- **WHAT TO DO**: Convert the data into a Markdown table with the columns Row and Line, giving each non-blank line its own numbered row. Leave the pictures out of the table.

- **AVAILABLE RECORDS**:
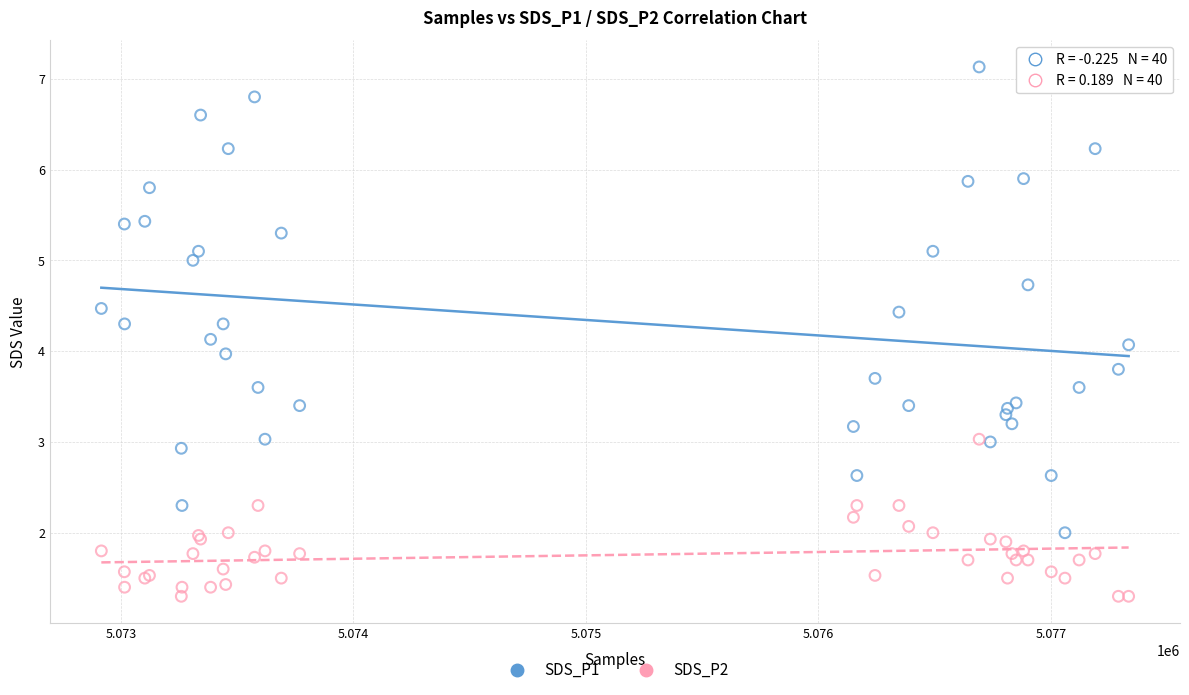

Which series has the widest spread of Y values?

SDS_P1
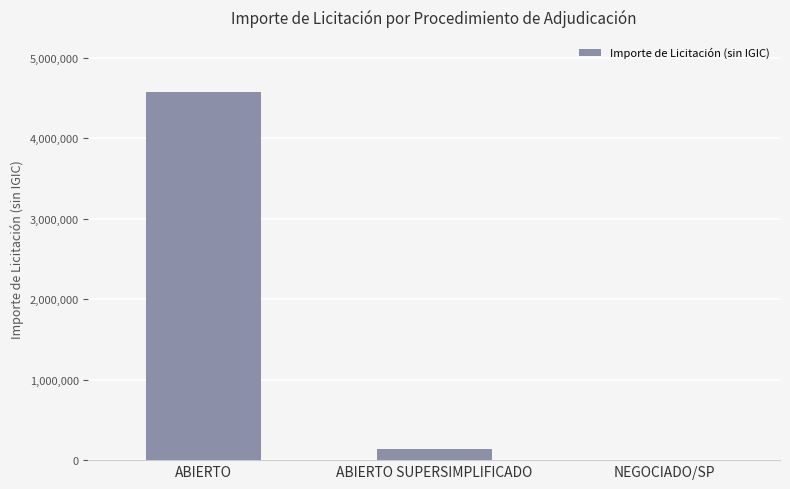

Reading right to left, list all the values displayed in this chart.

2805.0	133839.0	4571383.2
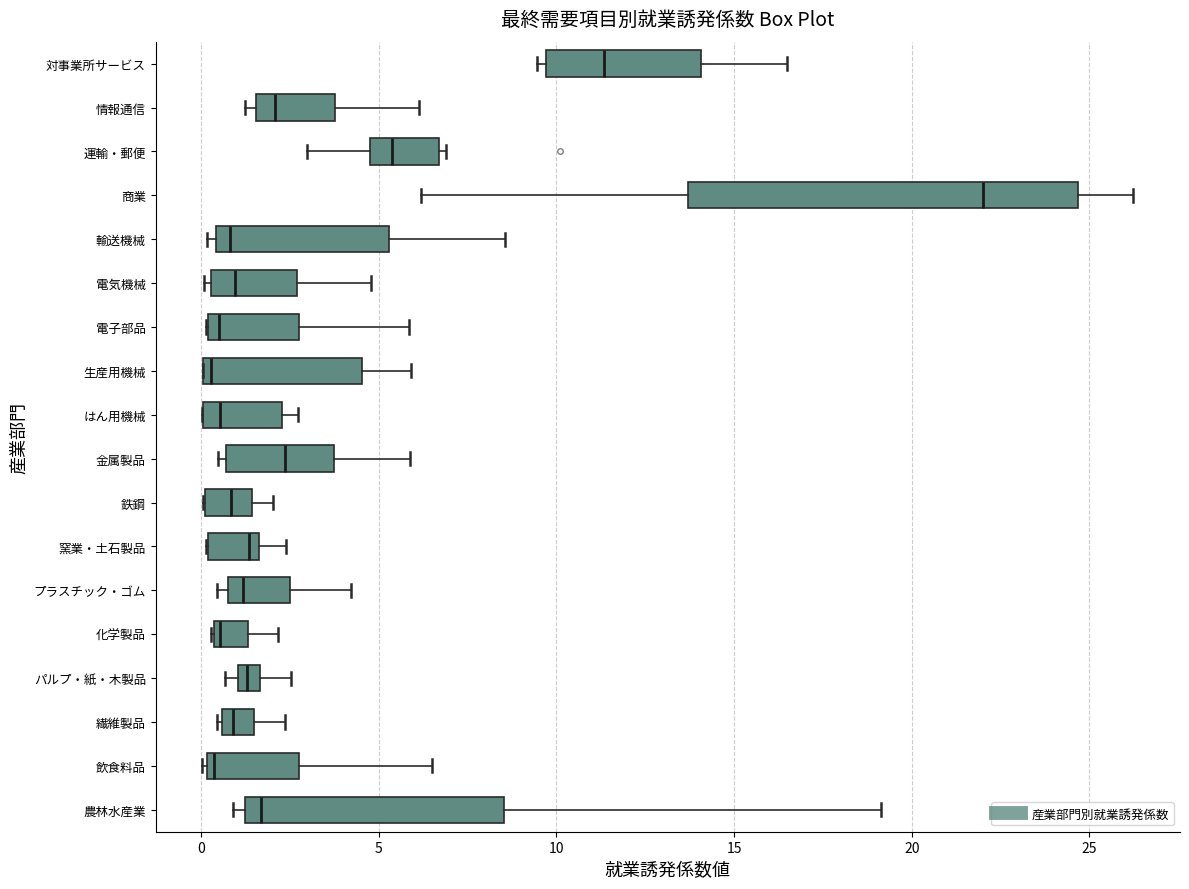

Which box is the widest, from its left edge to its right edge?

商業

- **RESULT**:
| Row | Line |
|---|---|
| 1 | Which series has the widest spread of Y values? |
| 2 | SDS_P1 |
| 3 | Reading right to left, list all the values displayed in this chart. |
| 4 | 2805.0	133839.0	4571383.2 |
| 5 | Which box is the widest, from its left edge to its right edge? |
| 6 | 商業 |